# SHORT EXERCISE:
Print every line of the records below word for word, leaving out the pictures.

# GIVEN DATA:

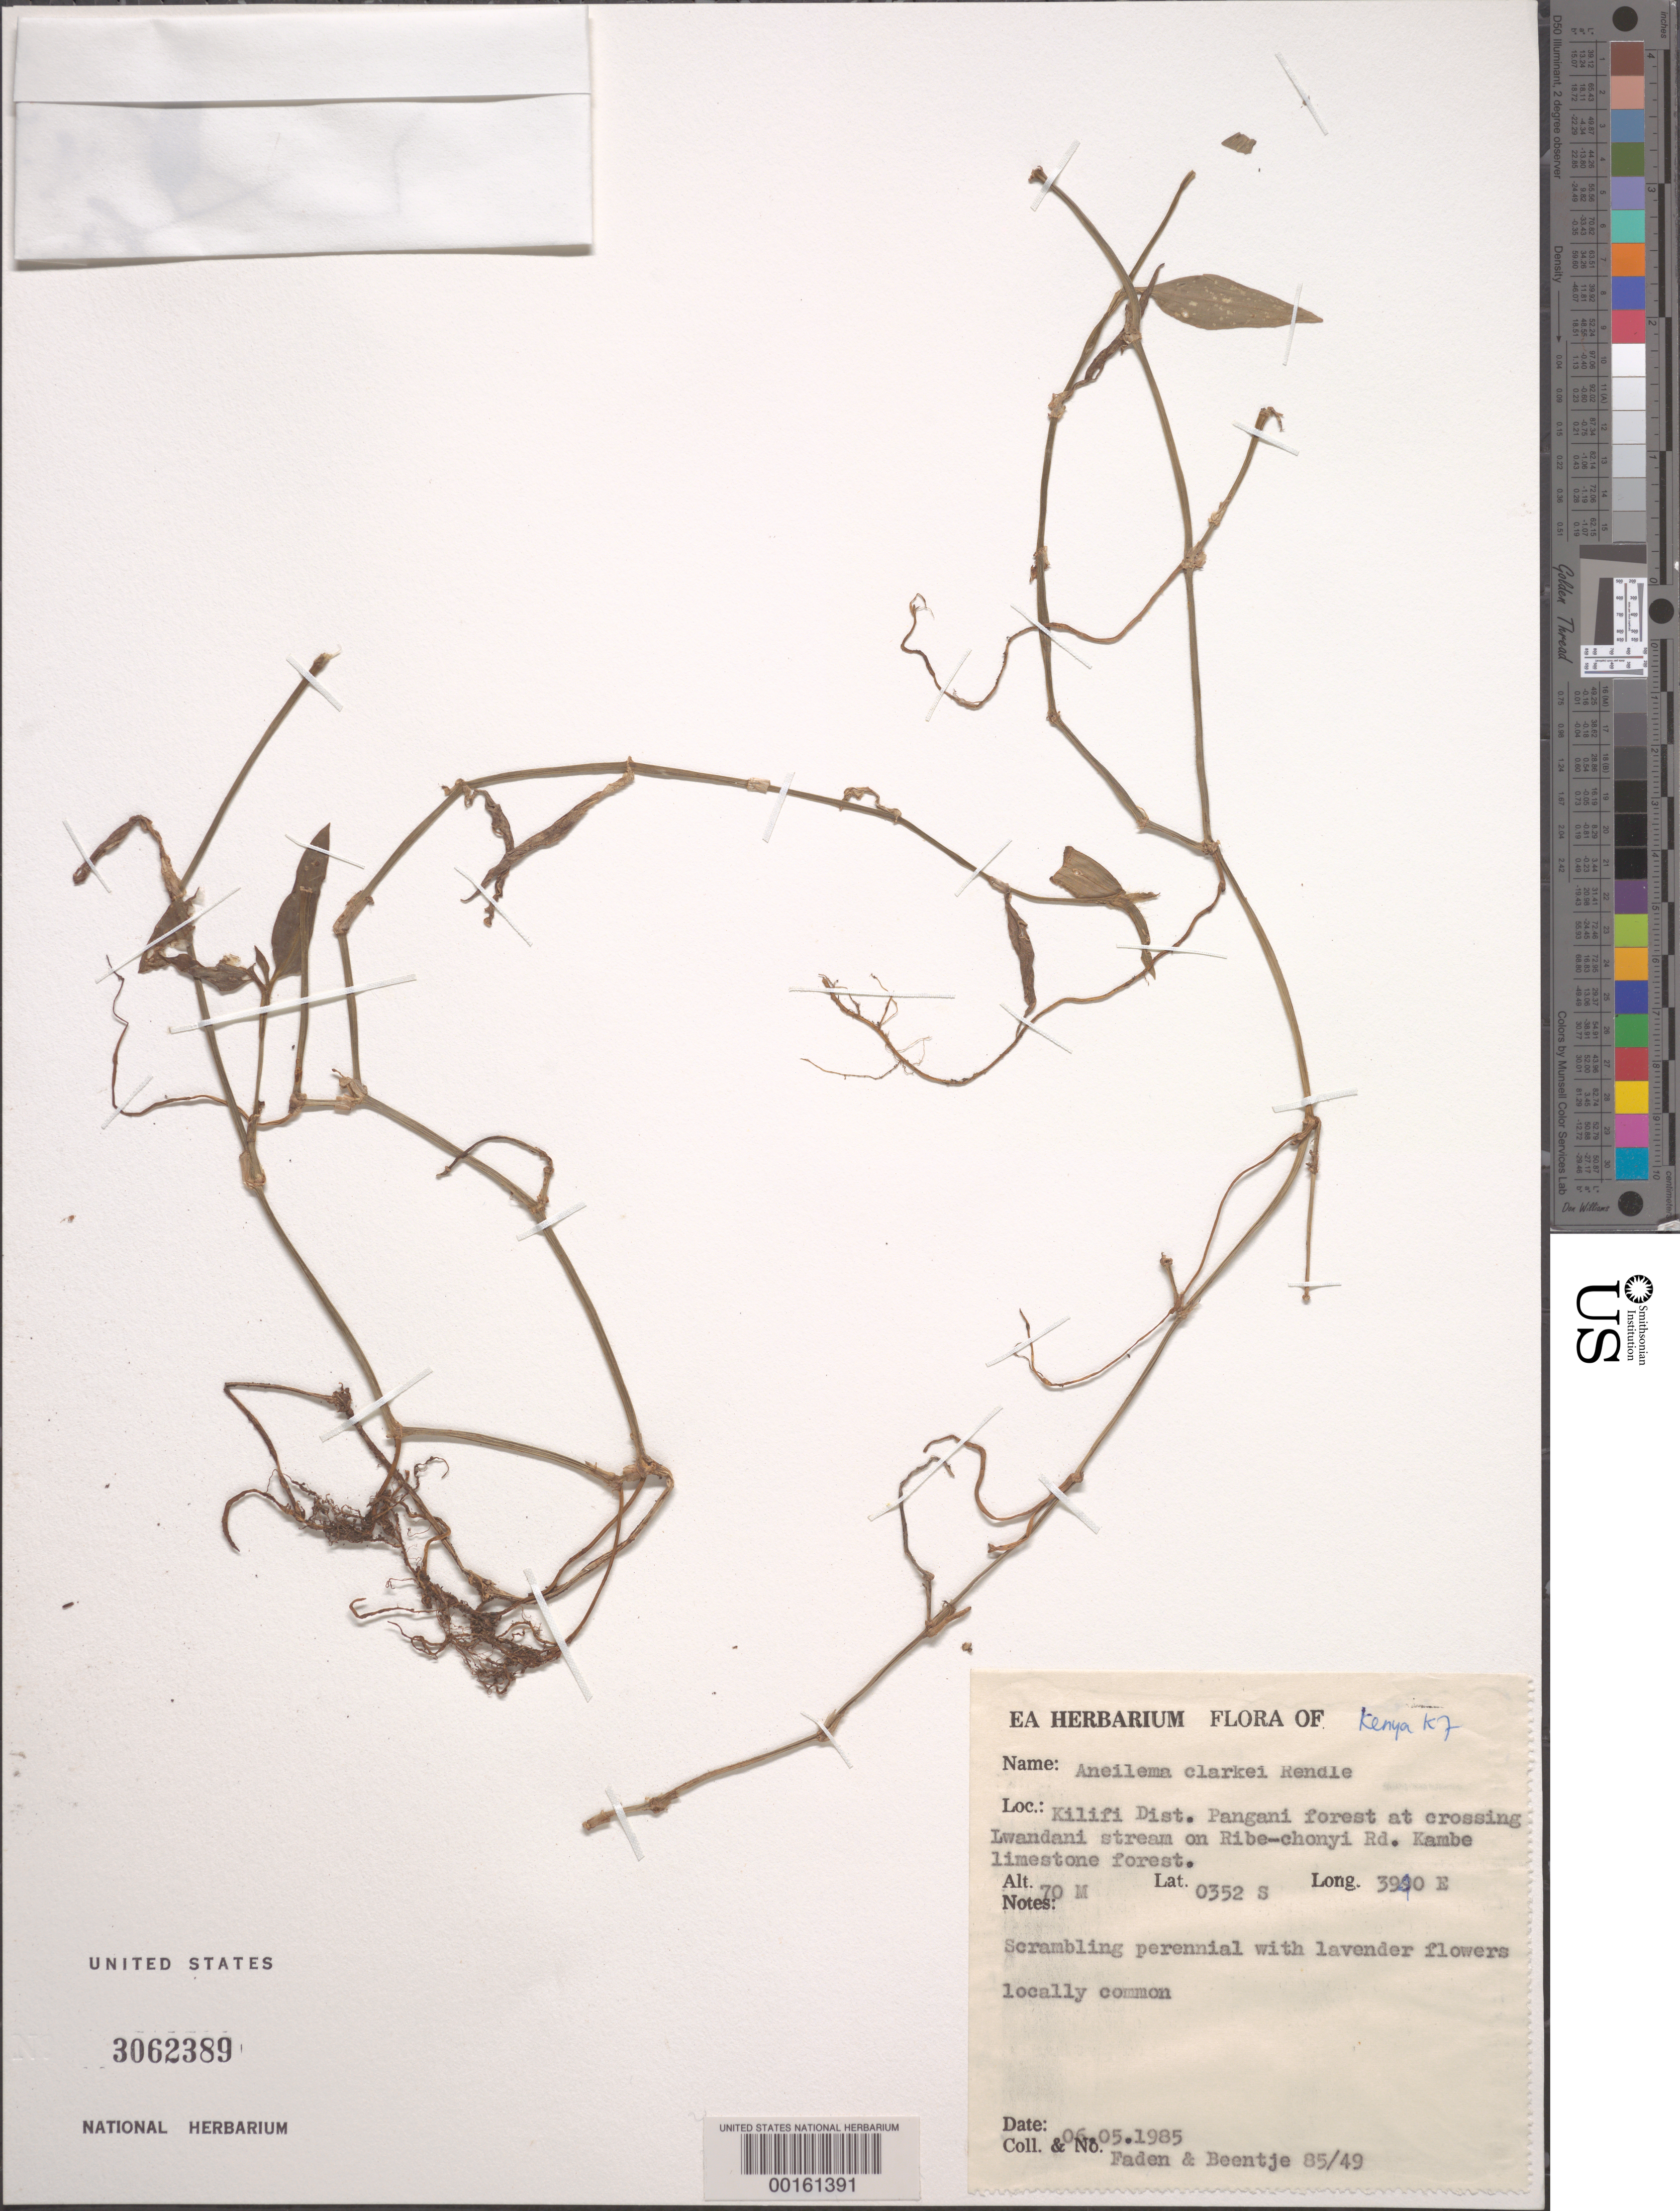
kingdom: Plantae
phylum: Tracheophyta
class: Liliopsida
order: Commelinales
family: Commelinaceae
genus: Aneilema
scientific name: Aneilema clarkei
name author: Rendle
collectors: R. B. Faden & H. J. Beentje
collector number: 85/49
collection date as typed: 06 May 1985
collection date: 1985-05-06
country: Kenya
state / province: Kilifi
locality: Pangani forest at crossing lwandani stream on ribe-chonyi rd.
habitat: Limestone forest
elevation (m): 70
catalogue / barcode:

# FULL RESPONSE:
kingdom: Plantae
phylum: Tracheophyta
class: Liliopsida
order: Commelinales
family: Commelinaceae
genus: Aneilema
scientific name: Aneilema clarkei
name author: Rendle
collectors: R. B. Faden & H. J. Beentje
collector number: 85/49
collection date as typed: 06 May 1985
collection date: 1985-05-06
country: Kenya
state / province: Kilifi
locality: Pangani forest at crossing lwandani stream on ribe-chonyi rd.
habitat: Limestone forest
elevation (m): 70
catalogue / barcode:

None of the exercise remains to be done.